The new programme is the latest sign of how Turkey is deploying a broad range of tools to prop up the lira and boost its $800bn economy ahead of presidential and parliamentary elections set for May 14. It comes as polling shows that disquiet over the government’s handling of the economy has eroded support for Erdoğan and his ruling Justice and Development party (AKP).

A coalition of opposition political parties, known as the “table of six”, is expected to name a candidate in the coming weeks to challenge Erdoğan, who has been in power for two decades.

Under the programme announced on Thursday, Turkey would provide 2 per cent “conversion support” when companies exchanged international earnings to lira with the central bank, and they pledged not to buy foreign currencies over a set period, according to the central bank. It did not specify the length of the commitment that would be required.

Line chart of But government schemes have helped steady it in recent months showing Turkish lira sinks to record low

Exporters were already required to convert 40 per cent of their foreign currency income to lira under rules announced last year. But the new programme provides an incentive for companies to eschew the stability of holding dollars in favour of lira. Companies converting additional funds into local currency can also use a special account to protect against swings in the lira.

Liam Peach, an economist at Capital Economics in London, said it was “not clear whether this will have a significant impact as the incentives may not be large enough for firms to convert their remaining foreign currency earnings into lira”, but that it may represent a “first step towards tighter restrictions that force conversion of firms’ foreign currency”.

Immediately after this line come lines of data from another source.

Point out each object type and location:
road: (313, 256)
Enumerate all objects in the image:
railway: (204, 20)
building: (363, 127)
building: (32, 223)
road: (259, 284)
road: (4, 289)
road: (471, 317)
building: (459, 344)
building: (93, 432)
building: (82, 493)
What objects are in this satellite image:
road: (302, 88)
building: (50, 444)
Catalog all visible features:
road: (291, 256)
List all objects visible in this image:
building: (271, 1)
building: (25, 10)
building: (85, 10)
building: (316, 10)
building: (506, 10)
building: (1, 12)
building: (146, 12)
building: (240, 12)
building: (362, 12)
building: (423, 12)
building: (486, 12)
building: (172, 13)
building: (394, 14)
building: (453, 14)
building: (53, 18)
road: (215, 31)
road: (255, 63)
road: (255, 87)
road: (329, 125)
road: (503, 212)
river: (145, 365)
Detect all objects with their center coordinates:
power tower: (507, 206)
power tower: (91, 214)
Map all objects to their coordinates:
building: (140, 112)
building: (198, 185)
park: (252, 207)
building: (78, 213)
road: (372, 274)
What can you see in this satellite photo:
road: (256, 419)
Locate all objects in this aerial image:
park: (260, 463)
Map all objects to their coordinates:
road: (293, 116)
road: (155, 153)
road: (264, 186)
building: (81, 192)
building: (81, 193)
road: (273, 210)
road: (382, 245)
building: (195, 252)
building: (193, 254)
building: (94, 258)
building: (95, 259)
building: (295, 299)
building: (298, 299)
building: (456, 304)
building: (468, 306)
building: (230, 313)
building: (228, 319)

“If we’ve learned anything in Turkey over the past year, it’s that the central bank will eventually plug any hole in the financial system to reduce foreign currency demand,” he added.

The central bank is seeking to lift the proportion of lira deposits in the banking system to 60 per cent in the first half of this year; it reached 55 per cent at the end of 2022 from 36 per cent in January.

Line chart of Consumer prices showing Turkey's inflation rate started to cool at the end of 2022

The lira fell almost 30 per cent to a record low in 2022 as the nominally independent central bank, which is effectively controlled by Erdoğan, slashed interest rates even as inflation reached a peak of 85.5 per cent in October. Many economists say the lira is still overvalued and would fall further if not for government support measures, such as the special currency-protected savings accounts that are open to businesses and consumers, which have helped to stabilise it in recent months.

Turkey also spent $85.5bn last year intervening in the currency market in an attempt to slow the lira’s fall, according to Goldman Sachs estimates that take into account foreign currency purchased from exporters and then re-sold into the market.

The central bank said in a report on Thursday it expected inflation to fall to 22.3 per cent per cent by the end of the year, after it eased to 64.3 per cent in December. However, many private economists worry price growth will accelerate again after elections as the government spending splurge fuels a short-lasting but powerful jolt of economic activity.